■ **PROBLEM REQUIREMENTS**
The line containing "Be responsive to" and every line after it, through the end of the records below: repeat them exactly, nothing more.
***** DATA SHOWN *****
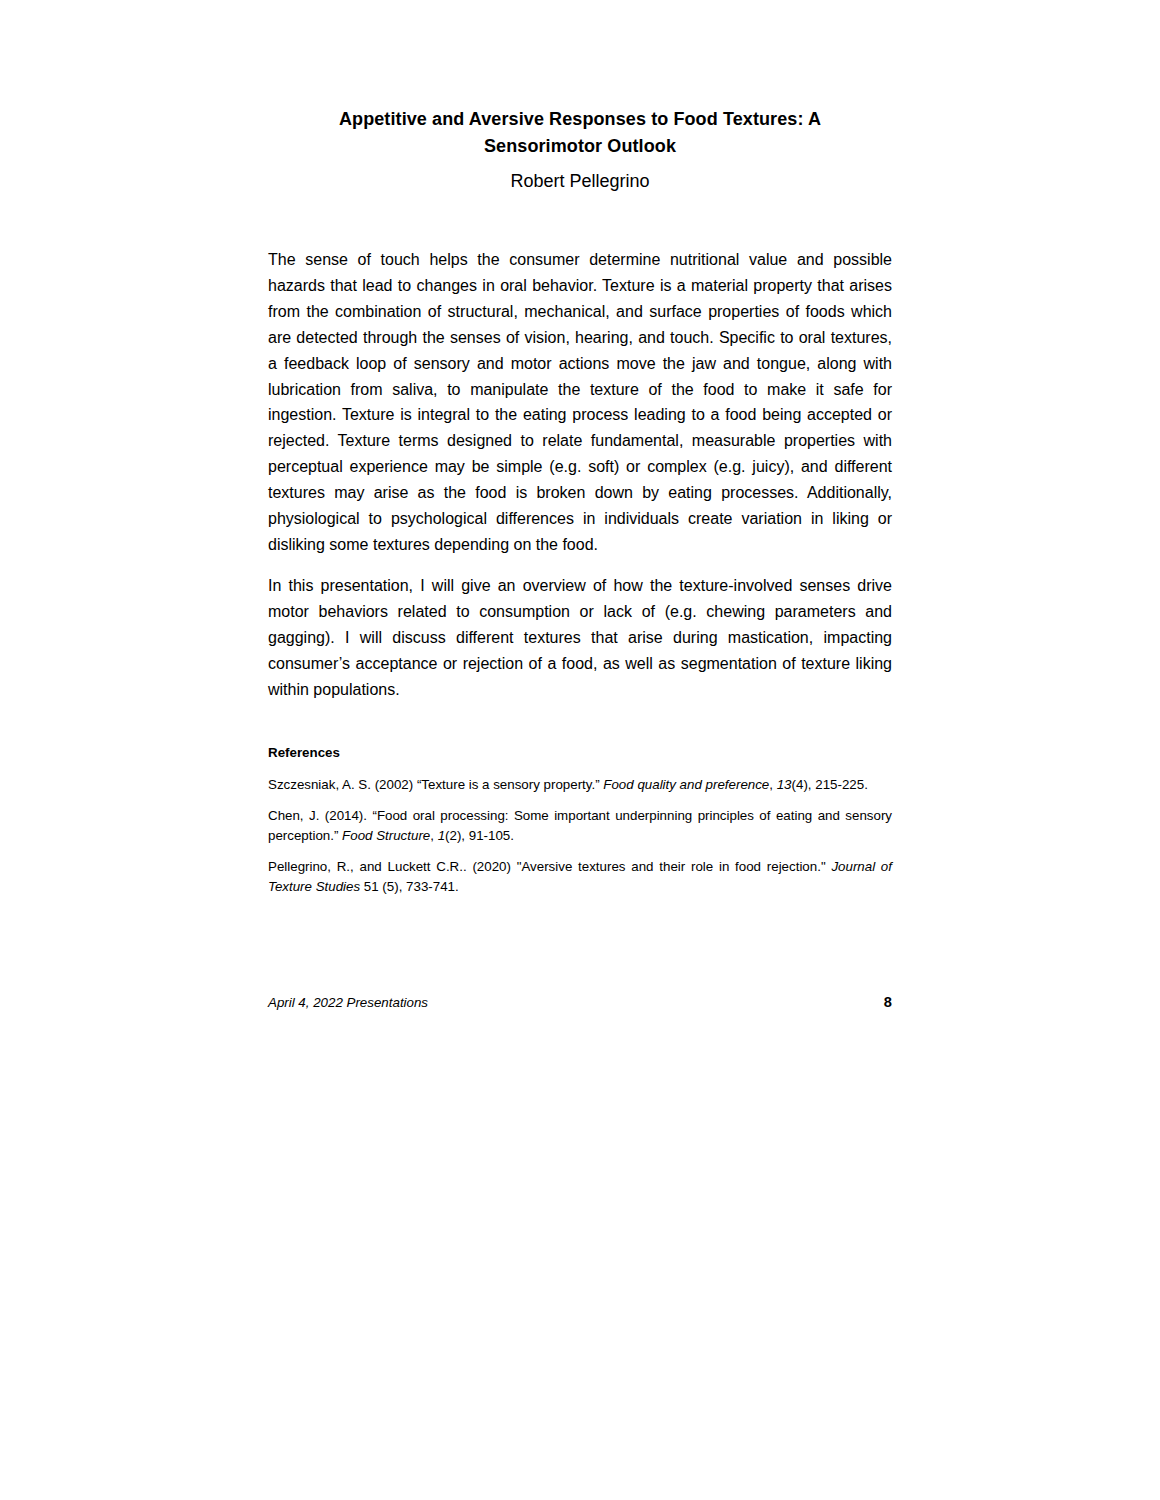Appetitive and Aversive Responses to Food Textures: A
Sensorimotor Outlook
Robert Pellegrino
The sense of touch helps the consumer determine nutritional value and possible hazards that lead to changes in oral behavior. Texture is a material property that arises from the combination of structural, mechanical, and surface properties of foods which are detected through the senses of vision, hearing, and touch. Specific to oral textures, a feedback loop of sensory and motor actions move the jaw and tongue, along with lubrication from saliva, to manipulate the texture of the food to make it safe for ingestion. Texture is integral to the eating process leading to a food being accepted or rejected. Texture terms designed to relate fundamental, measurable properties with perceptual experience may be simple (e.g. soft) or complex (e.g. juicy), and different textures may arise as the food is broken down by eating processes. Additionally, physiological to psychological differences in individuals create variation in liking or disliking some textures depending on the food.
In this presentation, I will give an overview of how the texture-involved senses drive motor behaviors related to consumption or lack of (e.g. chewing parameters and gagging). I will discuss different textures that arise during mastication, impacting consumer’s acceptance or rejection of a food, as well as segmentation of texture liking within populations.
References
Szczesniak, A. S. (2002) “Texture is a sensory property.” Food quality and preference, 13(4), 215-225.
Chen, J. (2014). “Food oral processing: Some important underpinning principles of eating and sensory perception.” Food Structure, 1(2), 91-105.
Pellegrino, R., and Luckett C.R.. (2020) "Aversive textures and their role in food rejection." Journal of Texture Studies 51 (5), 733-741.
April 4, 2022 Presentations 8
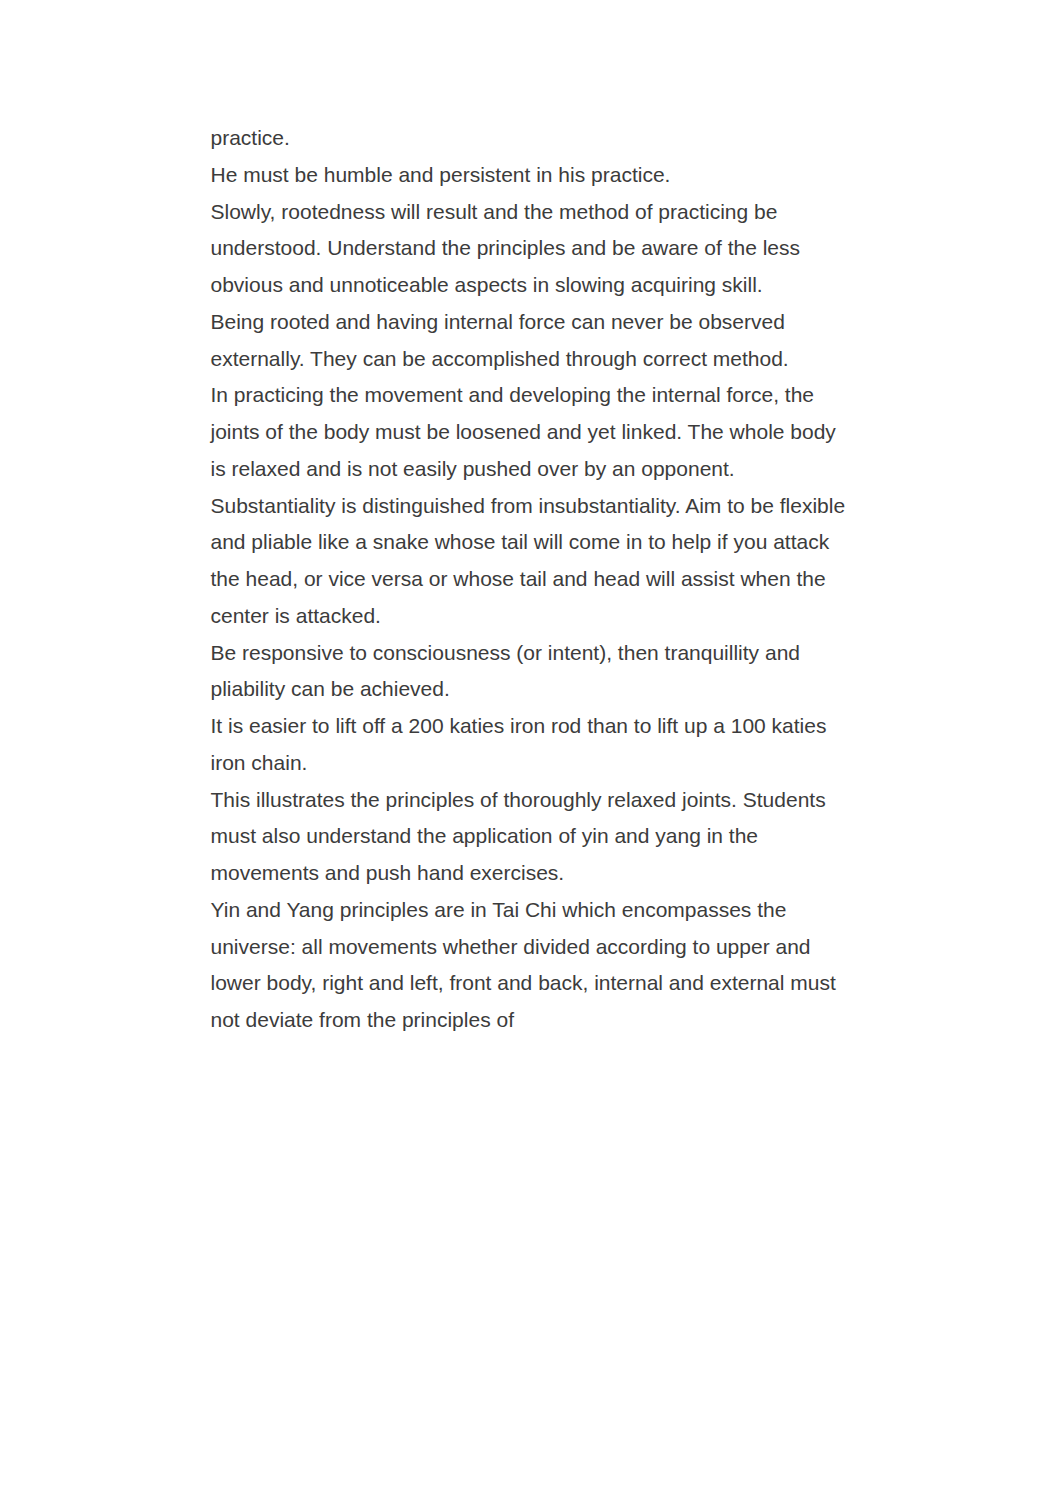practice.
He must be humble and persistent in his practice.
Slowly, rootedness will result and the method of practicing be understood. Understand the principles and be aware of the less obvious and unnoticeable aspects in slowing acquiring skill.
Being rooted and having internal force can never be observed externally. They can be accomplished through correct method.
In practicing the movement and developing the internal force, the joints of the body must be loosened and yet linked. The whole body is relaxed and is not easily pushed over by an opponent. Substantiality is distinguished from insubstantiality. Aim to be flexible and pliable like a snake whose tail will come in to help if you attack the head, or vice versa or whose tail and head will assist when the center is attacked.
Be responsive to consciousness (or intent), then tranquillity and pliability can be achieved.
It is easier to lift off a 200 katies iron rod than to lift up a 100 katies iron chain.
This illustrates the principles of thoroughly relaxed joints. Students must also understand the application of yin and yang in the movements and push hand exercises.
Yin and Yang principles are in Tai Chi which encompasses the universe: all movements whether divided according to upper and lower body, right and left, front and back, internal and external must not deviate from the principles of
*****
■ **OUTPUT**
Be responsive to consciousness (or intent), then tranquillity and pliability can be achieved.
It is easier to lift off a 200 katies iron rod than to lift up a 100 katies iron chain.
This illustrates the principles of thoroughly relaxed joints. Students must also understand the application of yin and yang in the movements and push hand exercises.
Yin and Yang principles are in Tai Chi which encompasses the universe: all movements whether divided according to upper and lower body, right and left, front and back, internal and external must not deviate from the principles of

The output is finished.